Objective: Please go through the rows below and copy out every line that contains the word "common".

Supplied data:
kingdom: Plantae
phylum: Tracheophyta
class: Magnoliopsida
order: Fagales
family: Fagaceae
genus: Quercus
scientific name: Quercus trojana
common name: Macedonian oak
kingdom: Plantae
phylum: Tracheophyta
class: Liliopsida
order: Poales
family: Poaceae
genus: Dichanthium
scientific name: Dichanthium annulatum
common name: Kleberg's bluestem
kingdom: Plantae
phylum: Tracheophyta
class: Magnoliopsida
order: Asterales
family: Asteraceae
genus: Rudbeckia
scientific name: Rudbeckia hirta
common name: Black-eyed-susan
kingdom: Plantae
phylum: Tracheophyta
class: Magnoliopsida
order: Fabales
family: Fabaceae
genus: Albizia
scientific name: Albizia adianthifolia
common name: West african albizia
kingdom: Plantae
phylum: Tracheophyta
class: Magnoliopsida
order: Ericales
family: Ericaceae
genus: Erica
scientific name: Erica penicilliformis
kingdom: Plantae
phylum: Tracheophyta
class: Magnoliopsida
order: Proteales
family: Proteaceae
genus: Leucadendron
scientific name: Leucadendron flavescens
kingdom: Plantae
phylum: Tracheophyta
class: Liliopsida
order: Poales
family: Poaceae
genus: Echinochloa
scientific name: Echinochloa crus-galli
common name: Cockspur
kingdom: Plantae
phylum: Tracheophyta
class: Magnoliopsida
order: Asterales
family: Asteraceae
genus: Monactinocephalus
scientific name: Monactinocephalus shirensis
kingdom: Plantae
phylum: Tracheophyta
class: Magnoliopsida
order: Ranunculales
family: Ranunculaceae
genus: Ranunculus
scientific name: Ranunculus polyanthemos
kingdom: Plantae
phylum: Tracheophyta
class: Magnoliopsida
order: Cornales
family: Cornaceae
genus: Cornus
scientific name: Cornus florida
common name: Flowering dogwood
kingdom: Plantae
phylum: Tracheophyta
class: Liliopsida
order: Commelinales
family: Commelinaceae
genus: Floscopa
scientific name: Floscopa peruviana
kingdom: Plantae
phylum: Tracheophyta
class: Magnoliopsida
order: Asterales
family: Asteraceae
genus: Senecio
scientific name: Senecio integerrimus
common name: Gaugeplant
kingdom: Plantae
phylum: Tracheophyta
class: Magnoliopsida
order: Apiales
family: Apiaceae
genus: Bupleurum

Output for this task:
common name: Macedonian oak
common name: Kleberg's bluestem
common name: Black-eyed-susan
common name: West african albizia
common name: Cockspur
common name: Flowering dogwood
common name: Gaugeplant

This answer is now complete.